PROVIDED PASSAGE |
++++

B51F-0074:
Modelling grassland phenology and growth using near-surface remote sensing derived time series

Friday, 19 December 2014
Koen Hufkens, Min Chen and Andrew D Richardson, Harvard University, Cambridge, MA, United States
Abstract:
Both size and the duration of rain events have a significant influence on the phenology and growth of grasslands. This pulse-response nature of grasslands makes quantifying intra and inter-annual variability in grassland growth challenging and large uncertainties remain on which precipitation characteristics have the greatest influence on grassland phenology, growth and ecosystem productivity.

Here we present modeled results of soil water content and grassland growth on a daily timestep from 16 grassland sites (40 site years) across arid, temperate and tropical biomes. We build upon a simple threshold-delay concept with provisions for influences of soil temperature and photoperiod on plant growth. Modelled soil water content and grassland growth are based upon limited set of widely available climatic drivers such as daily precipitation, minimum and maximum temperature, to facilitate scaling, and validated against near-surface remote sensing (PhenoCam) data of vegetation greenness. This simple model framework allows us to explore future effects of changes in the size and duration of precipitation events as well as temperature on grassland phenology and growth across different biome types.

++++

Entries taken from a collection:

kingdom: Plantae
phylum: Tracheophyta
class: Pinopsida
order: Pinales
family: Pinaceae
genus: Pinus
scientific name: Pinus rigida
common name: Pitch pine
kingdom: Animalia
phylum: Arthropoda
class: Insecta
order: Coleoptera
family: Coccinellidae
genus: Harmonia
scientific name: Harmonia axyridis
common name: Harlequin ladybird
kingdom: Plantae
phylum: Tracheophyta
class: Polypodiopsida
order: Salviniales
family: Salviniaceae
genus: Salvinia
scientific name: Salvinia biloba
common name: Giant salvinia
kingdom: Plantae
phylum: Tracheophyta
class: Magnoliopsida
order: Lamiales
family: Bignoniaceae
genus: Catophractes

++++

EXERCISE REQUIREMENTS | Repeat the passage of the grassland phenology abstract between "Here we present" and "different biome types.", inclusive.

OUTPUT OF THE EXERCISE |
Here we present modeled results of soil water content and grassland growth on a daily timestep from 16 grassland sites (40 site years) across arid, temperate and tropical biomes. We build upon a simple threshold-delay concept with provisions for influences of soil temperature and photoperiod on plant growth. Modelled soil water content and grassland growth are based upon limited set of widely available climatic drivers such as daily precipitation, minimum and maximum temperature, to facilitate scaling, and validated against near-surface remote sensing (PhenoCam) data of vegetation greenness. This simple model framework allows us to explore future effects of changes in the size and duration of precipitation events as well as temperature on grassland phenology and growth across different biome types.